In the 17th century, Christiaan Huygens and Giovanni Cassini focused their telescopes on Saturn and realized its bright bands were not solid features. Instead, they identified immense, separate rings formed from innumerable nested arcs.
Centuries later, NASA's Cassini-Huygens (Cassini) mission pushed that exploration forward. Starting in 2005, it returned striking images that reshaped scientists' understanding of Saturn. Among the most dramatic findings were the towering geysers on the icy moon Enceladus that hurled debris into space and produced a faint sub-ring around the planet.
New Simulations: How Much Ice Escapes Enceladus
Recent supercomputer simulations from the Texas Advanced Computing Center (TACC), built on data from the Cassini spacecraft, refined estimates of how much ice Enceladus loses to space. The results support planning for future robotic exploration and deepen insight into conditions beneath the moon's surface, which could be suitable for life.
"The mass flow rates from Enceladus are between 20 to 40 percent lower than what you find in the scientific literature," said Arnaud Mahieux, a senior researcher at the Royal Belgian Institute for Space Aeronomy and an affiliate of the UT Austin Department of Aerospace Engineering & Engineering Mechanics.

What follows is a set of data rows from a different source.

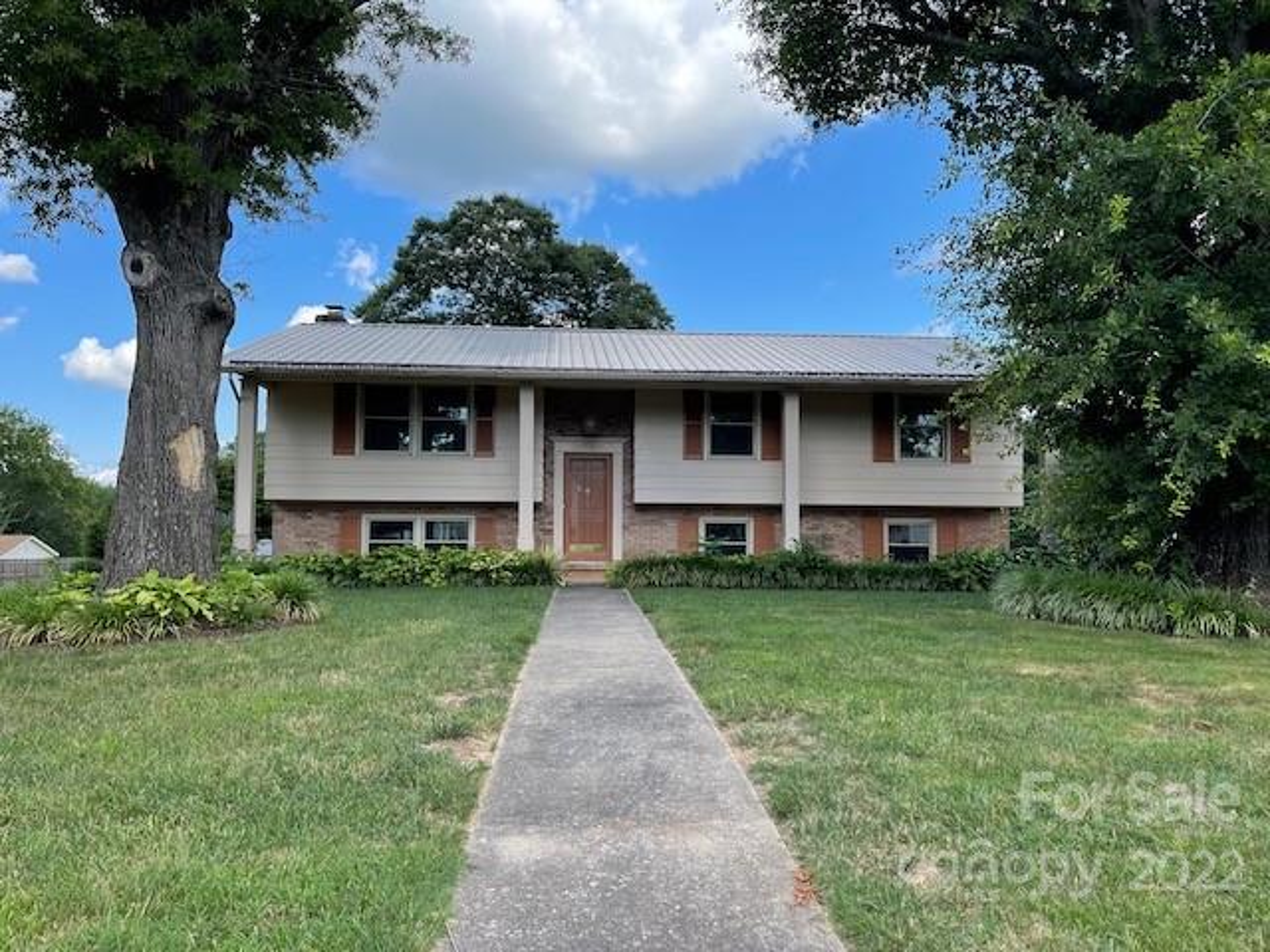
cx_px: 635
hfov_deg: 67.3
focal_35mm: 26
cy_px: 476
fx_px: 954
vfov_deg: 53.1
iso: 32
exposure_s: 1/1279
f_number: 1.6
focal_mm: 5.1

Modeling the Plumes: DSMC Approach and Progress
Mahieux is the corresponding author of a computational study of Enceladus published August 2025 in the Journal of Geophysical Research: Planets. In this work, he and collaborators created Direct Simulation Monte Carlo (DSMC) models to better characterize the structure and behavior of the enormous plumes of water vapor and icy grains expelled from vents at the surface of Enceladus.

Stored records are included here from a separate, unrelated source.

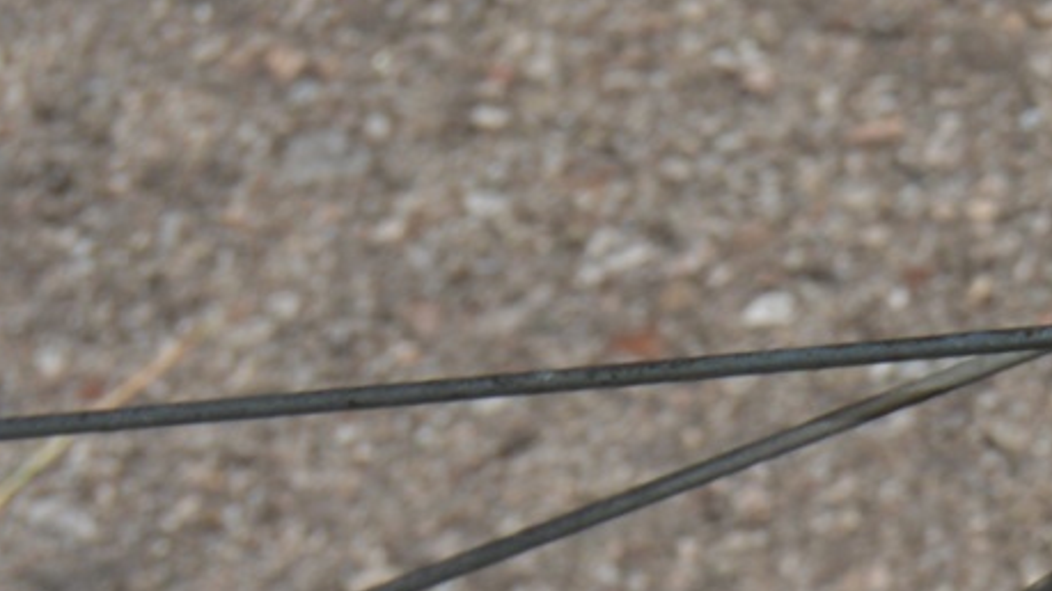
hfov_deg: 6.3
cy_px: 608
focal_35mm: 325
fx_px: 9064
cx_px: 2718
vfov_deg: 3.7
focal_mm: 38
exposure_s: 1/200
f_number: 10
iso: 100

The study extends earlier research from 2019 led by Mahieux that first applied DSMC models to deduce the starting conditions for the plumes, including vent size, the ratio of water vapor to ice grains, temperature, and exit speed.
"DSMC simulations are very expensive," Mahieux said. "We used TACC supercomputers back in 2015 to obtain the parameterizations to reduce computation time from 48 hours then to just a few milliseconds now."
Using these mathematical parameterizations and Cassini's in-situ measurements as it flew through the plumes, the team calculated plume density and velocity for Enceladus's cryovolcanic activity.
"The main finding of our new study is that for 100 cryovolcanic sources, we could constrain the mass flow rates and other parameters that were not derived before, such as the temperature at which the material was exiting. This is a big step forward in understanding what's happening on Enceladus," Mahieux said.
A Small World With Powerful Jets
Enceladus spans only 313 miles across, and its weak gravity cannot fully retain the icy jets that erupt from its vents. The DSMC models account for this. Earlier techniques treated the physics and gas dynamics less rigorously than the DSMC method. What Enceladus does is akin to a volcano hurling lava into space -- except the ejecta are plumes of water vapor and ice.
The simulations track gas behavior at the microscopic level as particles move, collide, and exchange energy, much like marbles striking one another. They simulate several millions of molecules on microsecond time steps. The DSMC approach also enables calculations at lower, more realistic pressures than before, with longer travel times between collisions.
David Goldstein, UT Austin professor and study co-author, led development in 2011 of the DSMC code called Planet. TACC provided Goldstein with allocations on the Lonestar6 and Stampede3 systems through The University of Texas Research cyberinfrastructure portal, which supports researchers at all 14 UT system institutions.
"TACC systems have a wonderful architecture that offer a lot of flexibility," Mahieux said. "If we're using the DSMC code on just a laptop, we could only simulate tiny domains. Thanks to TACC, we can simulate from the surface of Enceladus up to 10 kilometers of altitude, where the plumes expand into space."
Ocean Worlds Beyond the Snow Line
Saturn lies beyond the solar system's "snow line," along with other giant planets that host icy moons, including Jupiter, Uranus, and Neptune.
"There is an ocean of liquid water under these 'big balls of ice,'" Mahieux said. "These are many other worlds, besides the Earth, which have a liquid ocean. The plumes at Enceladus open a window to the underground conditions."
What's Next: Missions and the Search for Life
NASA and the European Space Agency are preparing mission concepts to revisit Enceladus that extend beyond brief flybys. Plans include landing on the surface and drilling through the ice to sample the underlying ocean in a search for signs of life beneath miles of ice. By analyzing the plume material, scientists can assess subsurface conditions without penetrating the crust.
"Supercomputers can give us answers to questions we couldn't dream of asking even 10 or 15 years ago," Mahieux said. "We can now get much closer to simulating what nature is doing."